* INSTRUCTIONS FOR THE TASK *
Starting at the top of the listing below, copy each line exactly, stopping after the line that contains "34: (98, 260, 0.37)".

···

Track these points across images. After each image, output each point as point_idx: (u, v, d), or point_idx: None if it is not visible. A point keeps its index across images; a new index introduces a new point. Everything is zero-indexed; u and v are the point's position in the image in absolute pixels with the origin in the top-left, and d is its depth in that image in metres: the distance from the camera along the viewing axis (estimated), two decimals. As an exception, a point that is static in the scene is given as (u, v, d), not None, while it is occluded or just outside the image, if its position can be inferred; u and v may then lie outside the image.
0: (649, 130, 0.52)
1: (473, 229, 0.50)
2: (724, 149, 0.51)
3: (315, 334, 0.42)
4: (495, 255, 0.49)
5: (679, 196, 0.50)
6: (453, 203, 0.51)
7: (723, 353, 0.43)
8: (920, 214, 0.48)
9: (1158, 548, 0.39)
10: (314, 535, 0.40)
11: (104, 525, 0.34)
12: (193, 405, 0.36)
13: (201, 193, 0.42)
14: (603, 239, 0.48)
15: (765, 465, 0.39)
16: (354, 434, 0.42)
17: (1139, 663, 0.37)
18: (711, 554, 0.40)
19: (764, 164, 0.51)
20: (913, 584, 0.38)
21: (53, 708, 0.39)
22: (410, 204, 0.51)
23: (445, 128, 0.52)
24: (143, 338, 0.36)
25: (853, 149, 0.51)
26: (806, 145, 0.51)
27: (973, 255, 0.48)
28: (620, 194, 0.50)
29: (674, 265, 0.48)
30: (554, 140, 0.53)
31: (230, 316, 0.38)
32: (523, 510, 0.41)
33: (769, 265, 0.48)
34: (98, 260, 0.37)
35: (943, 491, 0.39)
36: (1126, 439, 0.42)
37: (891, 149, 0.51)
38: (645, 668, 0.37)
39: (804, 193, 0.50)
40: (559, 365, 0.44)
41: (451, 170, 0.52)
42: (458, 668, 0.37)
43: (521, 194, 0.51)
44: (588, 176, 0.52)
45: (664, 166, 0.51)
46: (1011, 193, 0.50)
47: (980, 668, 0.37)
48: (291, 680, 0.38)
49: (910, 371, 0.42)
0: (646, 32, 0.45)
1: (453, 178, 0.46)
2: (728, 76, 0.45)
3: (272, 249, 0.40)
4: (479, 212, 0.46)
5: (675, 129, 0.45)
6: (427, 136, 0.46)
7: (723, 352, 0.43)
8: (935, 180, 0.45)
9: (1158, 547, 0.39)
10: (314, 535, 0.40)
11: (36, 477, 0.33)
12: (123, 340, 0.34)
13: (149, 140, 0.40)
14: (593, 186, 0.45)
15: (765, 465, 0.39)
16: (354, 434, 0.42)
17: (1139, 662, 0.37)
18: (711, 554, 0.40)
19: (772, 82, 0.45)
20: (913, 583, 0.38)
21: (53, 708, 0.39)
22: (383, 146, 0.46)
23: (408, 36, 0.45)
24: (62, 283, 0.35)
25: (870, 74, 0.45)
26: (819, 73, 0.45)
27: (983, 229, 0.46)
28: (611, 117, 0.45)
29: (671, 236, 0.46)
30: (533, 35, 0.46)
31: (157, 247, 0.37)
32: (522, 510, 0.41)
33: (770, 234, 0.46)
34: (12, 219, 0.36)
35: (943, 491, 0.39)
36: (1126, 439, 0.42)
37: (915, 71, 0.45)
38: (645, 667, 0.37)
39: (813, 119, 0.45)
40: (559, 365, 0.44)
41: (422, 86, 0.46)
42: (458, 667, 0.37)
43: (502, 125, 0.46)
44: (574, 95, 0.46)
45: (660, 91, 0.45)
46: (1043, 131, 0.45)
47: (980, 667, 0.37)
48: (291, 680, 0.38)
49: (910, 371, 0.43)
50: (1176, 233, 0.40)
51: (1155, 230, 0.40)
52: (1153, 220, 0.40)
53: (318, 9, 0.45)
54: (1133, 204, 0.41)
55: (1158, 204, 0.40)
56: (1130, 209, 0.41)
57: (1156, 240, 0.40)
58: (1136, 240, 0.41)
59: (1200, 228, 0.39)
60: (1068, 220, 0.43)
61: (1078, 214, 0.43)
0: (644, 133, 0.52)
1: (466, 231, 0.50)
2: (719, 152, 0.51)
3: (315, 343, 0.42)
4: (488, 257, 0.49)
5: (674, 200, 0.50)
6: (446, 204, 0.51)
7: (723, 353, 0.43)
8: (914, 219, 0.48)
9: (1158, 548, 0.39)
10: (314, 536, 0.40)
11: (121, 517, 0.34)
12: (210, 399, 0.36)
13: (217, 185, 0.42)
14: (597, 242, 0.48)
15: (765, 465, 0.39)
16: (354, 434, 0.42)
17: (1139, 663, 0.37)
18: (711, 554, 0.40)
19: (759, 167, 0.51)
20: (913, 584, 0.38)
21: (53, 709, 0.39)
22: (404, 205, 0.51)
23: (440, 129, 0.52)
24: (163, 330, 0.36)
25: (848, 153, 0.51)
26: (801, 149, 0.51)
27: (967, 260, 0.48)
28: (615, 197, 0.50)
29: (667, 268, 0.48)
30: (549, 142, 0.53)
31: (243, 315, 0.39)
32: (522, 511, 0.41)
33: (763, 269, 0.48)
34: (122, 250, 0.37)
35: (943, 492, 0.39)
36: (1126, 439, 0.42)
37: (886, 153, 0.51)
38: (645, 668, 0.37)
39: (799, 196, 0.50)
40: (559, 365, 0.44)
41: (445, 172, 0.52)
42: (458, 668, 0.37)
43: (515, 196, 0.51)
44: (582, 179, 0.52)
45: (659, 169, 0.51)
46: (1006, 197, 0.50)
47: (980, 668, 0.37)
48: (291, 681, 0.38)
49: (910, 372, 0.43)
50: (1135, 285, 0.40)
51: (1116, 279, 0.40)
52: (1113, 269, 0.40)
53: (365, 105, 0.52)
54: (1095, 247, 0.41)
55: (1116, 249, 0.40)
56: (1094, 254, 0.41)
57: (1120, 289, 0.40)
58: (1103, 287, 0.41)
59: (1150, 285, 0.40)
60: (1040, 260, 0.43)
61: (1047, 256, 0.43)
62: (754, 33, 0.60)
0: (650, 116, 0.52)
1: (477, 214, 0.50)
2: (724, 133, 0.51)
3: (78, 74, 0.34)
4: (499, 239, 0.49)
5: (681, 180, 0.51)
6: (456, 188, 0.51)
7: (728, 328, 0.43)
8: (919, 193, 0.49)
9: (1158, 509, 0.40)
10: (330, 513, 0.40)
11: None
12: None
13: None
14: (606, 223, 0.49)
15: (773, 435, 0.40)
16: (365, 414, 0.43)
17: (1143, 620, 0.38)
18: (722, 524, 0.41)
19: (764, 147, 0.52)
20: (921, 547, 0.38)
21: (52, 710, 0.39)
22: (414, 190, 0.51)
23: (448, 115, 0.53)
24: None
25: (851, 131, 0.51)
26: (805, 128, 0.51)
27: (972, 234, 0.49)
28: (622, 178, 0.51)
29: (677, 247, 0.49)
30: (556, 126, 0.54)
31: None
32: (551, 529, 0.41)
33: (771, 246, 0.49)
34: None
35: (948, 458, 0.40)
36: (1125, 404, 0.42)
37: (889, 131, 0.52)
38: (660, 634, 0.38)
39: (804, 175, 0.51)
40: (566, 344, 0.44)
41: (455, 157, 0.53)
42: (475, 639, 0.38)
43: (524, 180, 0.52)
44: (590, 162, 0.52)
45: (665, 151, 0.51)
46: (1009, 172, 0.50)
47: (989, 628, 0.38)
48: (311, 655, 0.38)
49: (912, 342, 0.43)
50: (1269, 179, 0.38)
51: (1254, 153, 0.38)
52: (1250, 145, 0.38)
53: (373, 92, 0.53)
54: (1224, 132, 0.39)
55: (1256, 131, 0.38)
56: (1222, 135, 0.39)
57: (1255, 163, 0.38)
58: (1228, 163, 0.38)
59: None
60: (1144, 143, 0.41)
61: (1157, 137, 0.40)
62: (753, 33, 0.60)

···

* REPLY TO THE TASK *
Track these points across images. After each image, output each point as point_idx: (u, v, d), or point_idx: None if it is not visible. A point keeps its index across images; a new index introduces a new point. Everything is zero-indexed; u and v are the point's position in the image in absolute pixels with the origin in the top-left, and d is its depth in that image in metres: the distance from the camera along the viewing axis (estimated), two decimals. As an exception, a point that is static in the scene is given as (u, v, d), not None, while it is occluded or just outside the image, if its position can be inferred; u and v may then lie outside the image.
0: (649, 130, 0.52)
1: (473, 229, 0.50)
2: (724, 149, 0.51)
3: (315, 334, 0.42)
4: (495, 255, 0.49)
5: (679, 196, 0.50)
6: (453, 203, 0.51)
7: (723, 353, 0.43)
8: (920, 214, 0.48)
9: (1158, 548, 0.39)
10: (314, 535, 0.40)
11: (104, 525, 0.34)
12: (193, 405, 0.36)
13: (201, 193, 0.42)
14: (603, 239, 0.48)
15: (765, 465, 0.39)
16: (354, 434, 0.42)
17: (1139, 663, 0.37)
18: (711, 554, 0.40)
19: (764, 164, 0.51)
20: (913, 584, 0.38)
21: (53, 708, 0.39)
22: (410, 204, 0.51)
23: (445, 128, 0.52)
24: (143, 338, 0.36)
25: (853, 149, 0.51)
26: (806, 145, 0.51)
27: (973, 255, 0.48)
28: (620, 194, 0.50)
29: (674, 265, 0.48)
30: (554, 140, 0.53)
31: (230, 316, 0.38)
32: (523, 510, 0.41)
33: (769, 265, 0.48)
34: (98, 260, 0.37)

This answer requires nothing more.